EXERCISE GOAL
Give again, exactly as written, the lines of the records below from the line with "Tolerance | ±2% |" to the line with "E-mail: mbonta@deltastate.edu". Both end lines count; pictures do not.

SUPPLIED ENTRIES
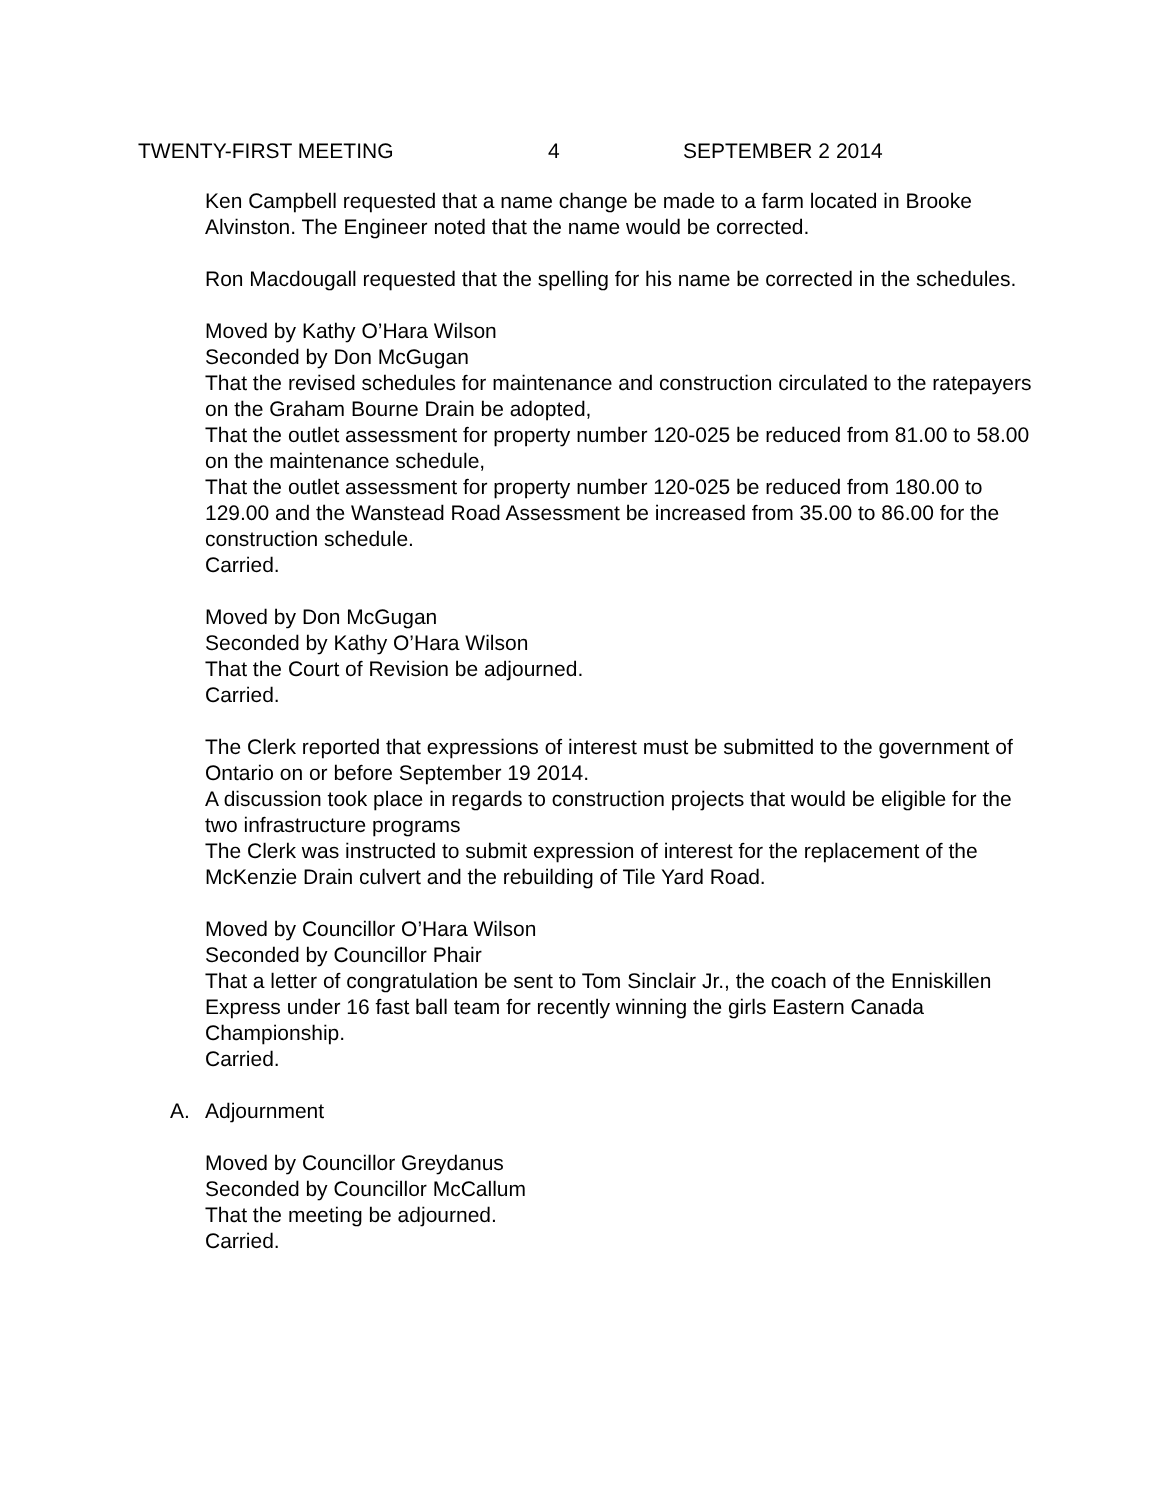TWENTY-FIRST MEETING 4 SEPTEMBER 2 2014
Ken Campbell requested that a name change be made to a farm located in Brooke Alvinston. The Engineer noted that the name would be corrected.
Ron Macdougall requested that the spelling for his name be corrected in the schedules.
Moved by Kathy O’Hara Wilson
Seconded by Don McGugan
That the revised schedules for maintenance and construction circulated to the ratepayers on the Graham Bourne Drain be adopted,
That the outlet assessment for property number 120-025 be reduced from 81.00 to 58.00 on the maintenance schedule,
That the outlet assessment for property number 120-025 be reduced from 180.00 to 129.00 and the Wanstead Road Assessment be increased from 35.00 to 86.00 for the construction schedule.
Carried.
Moved by Don McGugan
Seconded by Kathy O’Hara Wilson
That the Court of Revision be adjourned.
Carried.
The Clerk reported that expressions of interest must be submitted to the government of Ontario on or before September 19 2014.
A discussion took place in regards to construction projects that would be eligible for the two infrastructure programs
The Clerk was instructed to submit expression of interest for the replacement of the McKenzie Drain culvert and the rebuilding of Tile Yard Road.
Moved by Councillor O’Hara Wilson
Seconded by Councillor Phair
That a letter of congratulation be sent to Tom Sinclair Jr., the coach of the Enniskillen Express under 16 fast ball team for recently winning the girls Eastern Canada Championship.
Carried.
A. Adjournment
Moved by Councillor Greydanus
Seconded by Councillor McCallum
That the meeting be adjourned.
Carried.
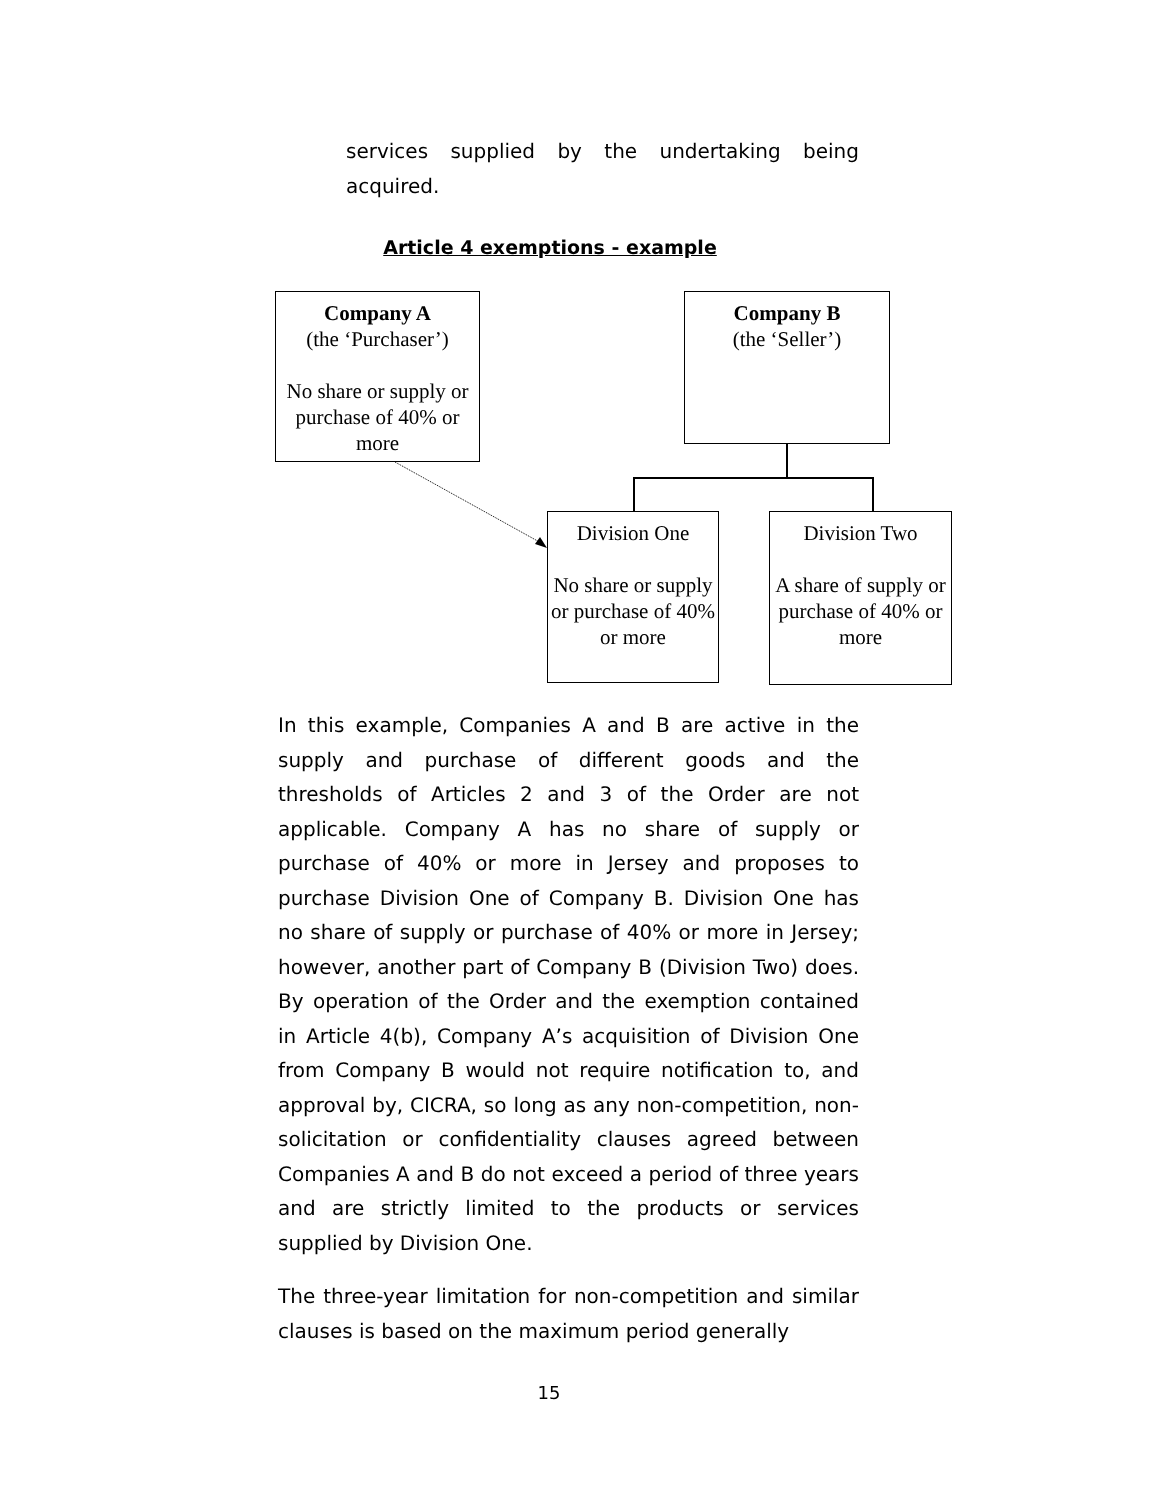services supplied by the undertaking being acquired.
Article 4 exemptions - example
Company A
(the ‘Purchaser’)
No share or supply or purchase of 40% or more
Company B
(the ‘Seller’)
Division One
No share or supply or purchase of 40% or more
Division Two
A share of supply or purchase of 40% or more
In this example, Companies A and B are active in the supply and purchase of different goods and the thresholds of Articles 2 and 3 of the Order are not applicable. Company A has no share of supply or purchase of 40% or more in Jersey and proposes to purchase Division One of Company B. Division One has no share of supply or purchase of 40% or more in Jersey; however, another part of Company B (Division Two) does. By operation of the Order and the exemption contained in Article 4(b), Company A’s acquisition of Division One from Company B would not require notification to, and approval by, CICRA, so long as any non-competition, non-solicitation or confidentiality clauses agreed between Companies A and B do not exceed a period of three years and are strictly limited to the products or services supplied by Division One.
The three-year limitation for non-competition and similar clauses is based on the maximum period generally
15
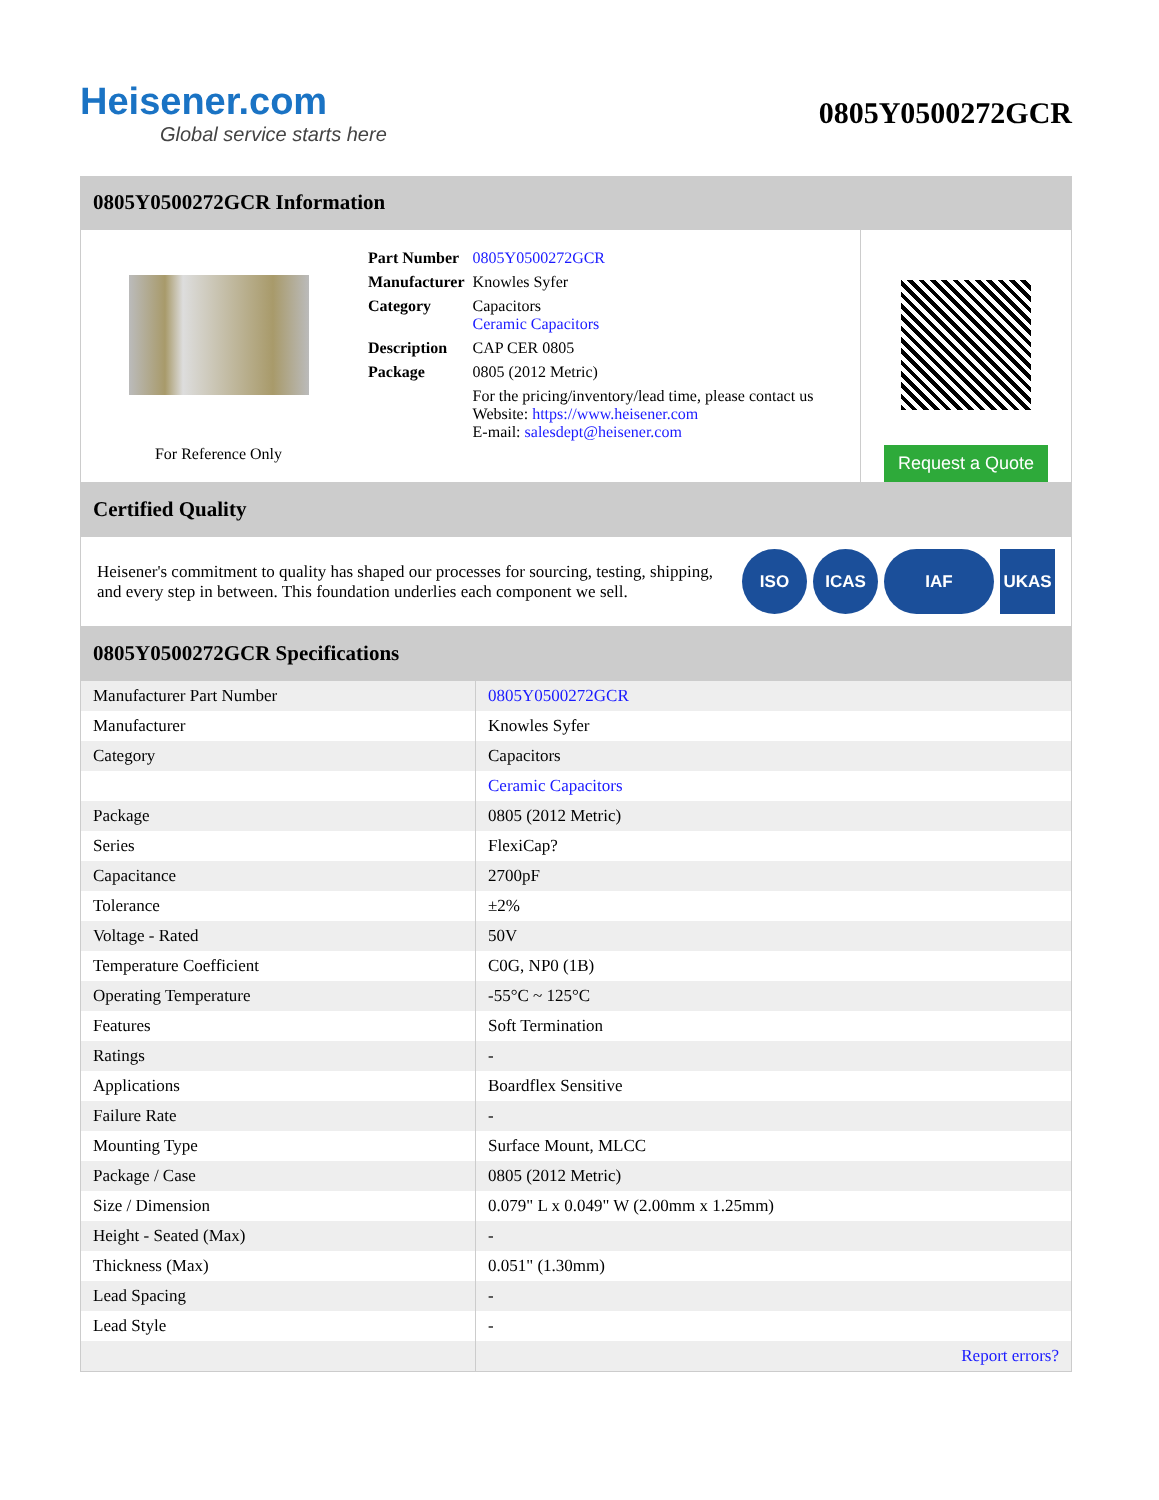Heisener.com
Global service starts here
0805Y0500272GCR
0805Y0500272GCR Information
For Reference Only
| Part Number | 0805Y0500272GCR |
| Manufacturer | Knowles Syfer |
| Category | Capacitors Ceramic Capacitors |
| Description | CAP CER 0805 |
| Package | 0805 (2012 Metric) |
| | For the pricing/inventory/lead time, please contact us Website: https://www.heisener.com E-mail: salesdept@heisener.com |
Request a Quote
Certified Quality
Heisener's commitment to quality has shaped our processes for sourcing, testing, shipping, and every step in between. This foundation underlies each component we sell.
ISO ICAS IAF UKAS
0805Y0500272GCR Specifications
| Manufacturer Part Number | 0805Y0500272GCR |
| Manufacturer | Knowles Syfer |
| Category | Capacitors |
| | Ceramic Capacitors |
| Package | 0805 (2012 Metric) |
| Series | FlexiCap? |
| Capacitance | 2700pF |
| Tolerance | ±2% |
| Voltage - Rated | 50V |
| Temperature Coefficient | C0G, NP0 (1B) |
| Operating Temperature | -55°C ~ 125°C |
| Features | Soft Termination |
| Ratings | - |
| Applications | Boardflex Sensitive |
| Failure Rate | - |
| Mounting Type | Surface Mount, MLCC |
| Package / Case | 0805 (2012 Metric) |
| Size / Dimension | 0.079" L x 0.049" W (2.00mm x 1.25mm) |
| Height - Seated (Max) | - |
| Thickness (Max) | 0.051" (1.30mm) |
| Lead Spacing | - |
| Lead Style | - |
| | Report errors? |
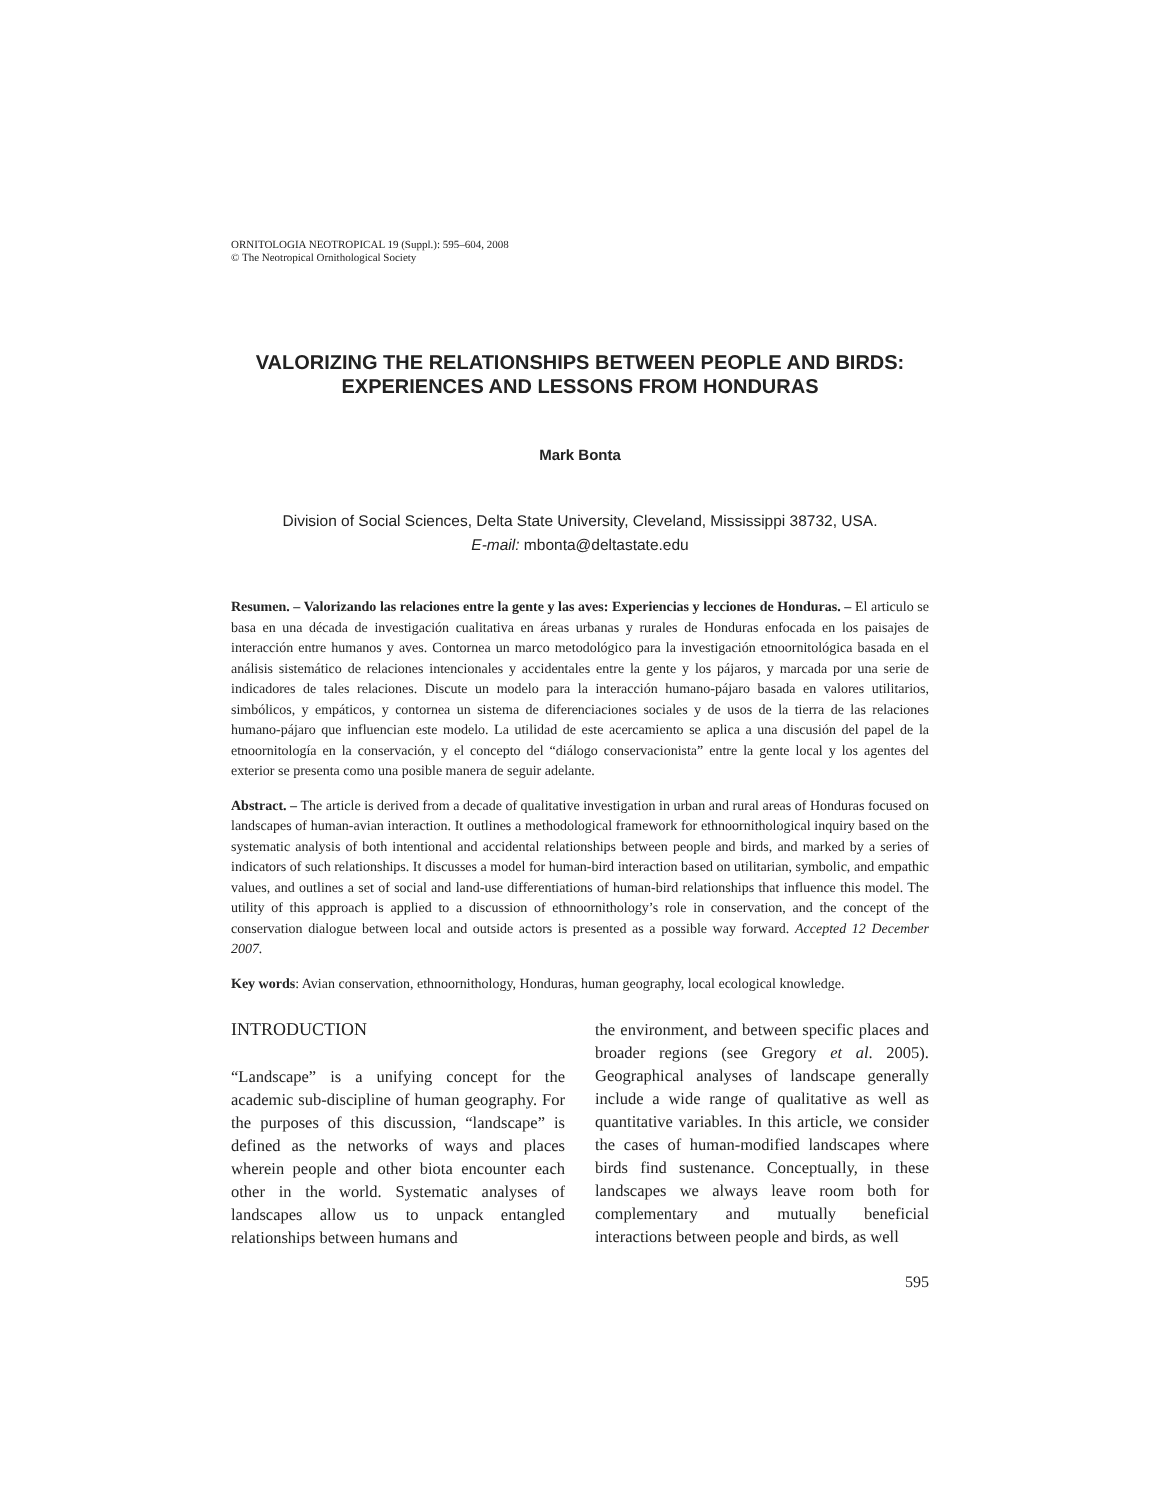ORNITOLOGIA NEOTROPICAL 19 (Suppl.): 595–604, 2008
© The Neotropical Ornithological Society
VALORIZING THE RELATIONSHIPS BETWEEN PEOPLE AND BIRDS: EXPERIENCES AND LESSONS FROM HONDURAS
Mark Bonta
Division of Social Sciences, Delta State University, Cleveland, Mississippi 38732, USA.
E-mail: mbonta@deltastate.edu
Resumen. – Valorizando las relaciones entre la gente y las aves: Experiencias y lecciones de Honduras. – El articulo se basa en una década de investigación cualitativa en áreas urbanas y rurales de Honduras enfocada en los paisajes de interacción entre humanos y aves. Contornea un marco metodológico para la investigación etnoornitológica basada en el análisis sistemático de relaciones intencionales y accidentales entre la gente y los pájaros, y marcada por una serie de indicadores de tales relaciones. Discute un modelo para la interacción humano-pájaro basada en valores utilitarios, simbólicos, y empáticos, y contornea un sistema de diferenciaciones sociales y de usos de la tierra de las relaciones humano-pájaro que influencian este modelo. La utilidad de este acercamiento se aplica a una discusión del papel de la etnoornitología en la conservación, y el concepto del “diálogo conservacionista” entre la gente local y los agentes del exterior se presenta como una posible manera de seguir adelante.
Abstract. – The article is derived from a decade of qualitative investigation in urban and rural areas of Honduras focused on landscapes of human-avian interaction. It outlines a methodological framework for ethnoornithological inquiry based on the systematic analysis of both intentional and accidental relationships between people and birds, and marked by a series of indicators of such relationships. It discusses a model for human-bird interaction based on utilitarian, symbolic, and empathic values, and outlines a set of social and land-use differentiations of human-bird relationships that influence this model. The utility of this approach is applied to a discussion of ethnoornithology’s role in conservation, and the concept of the conservation dialogue between local and outside actors is presented as a possible way forward. Accepted 12 December 2007.
Key words: Avian conservation, ethnoornithology, Honduras, human geography, local ecological knowledge.
INTRODUCTION
“Landscape” is a unifying concept for the academic sub-discipline of human geography. For the purposes of this discussion, “landscape” is defined as the networks of ways and places wherein people and other biota encounter each other in the world. Systematic analyses of landscapes allow us to unpack entangled relationships between humans and
the environment, and between specific places and broader regions (see Gregory et al. 2005). Geographical analyses of landscape generally include a wide range of qualitative as well as quantitative variables. In this article, we consider the cases of human-modified landscapes where birds find sustenance. Conceptually, in these landscapes we always leave room both for complementary and mutually beneficial interactions between people and birds, as well
595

EXERCISE SOLUTION
| Tolerance | ±2% |
| Voltage - Rated | 50V |
| Temperature Coefficient | C0G, NP0 (1B) |
| Operating Temperature | -55°C ~ 125°C |
| Features | Soft Termination |
| Ratings | - |
| Applications | Boardflex Sensitive |
| Failure Rate | - |
| Mounting Type | Surface Mount, MLCC |
| Package / Case | 0805 (2012 Metric) |
| Size / Dimension | 0.079" L x 0.049" W (2.00mm x 1.25mm) |
| Height - Seated (Max) | - |
| Thickness (Max) | 0.051" (1.30mm) |
| Lead Spacing | - |
| Lead Style | - |
| | Report errors? |
ORNITOLOGIA NEOTROPICAL 19 (Suppl.): 595–604, 2008
© The Neotropical Ornithological Society
VALORIZING THE RELATIONSHIPS BETWEEN PEOPLE AND BIRDS: EXPERIENCES AND LESSONS FROM HONDURAS
Mark Bonta
Division of Social Sciences, Delta State University, Cleveland, Mississippi 38732, USA.
E-mail: mbonta@deltastate.edu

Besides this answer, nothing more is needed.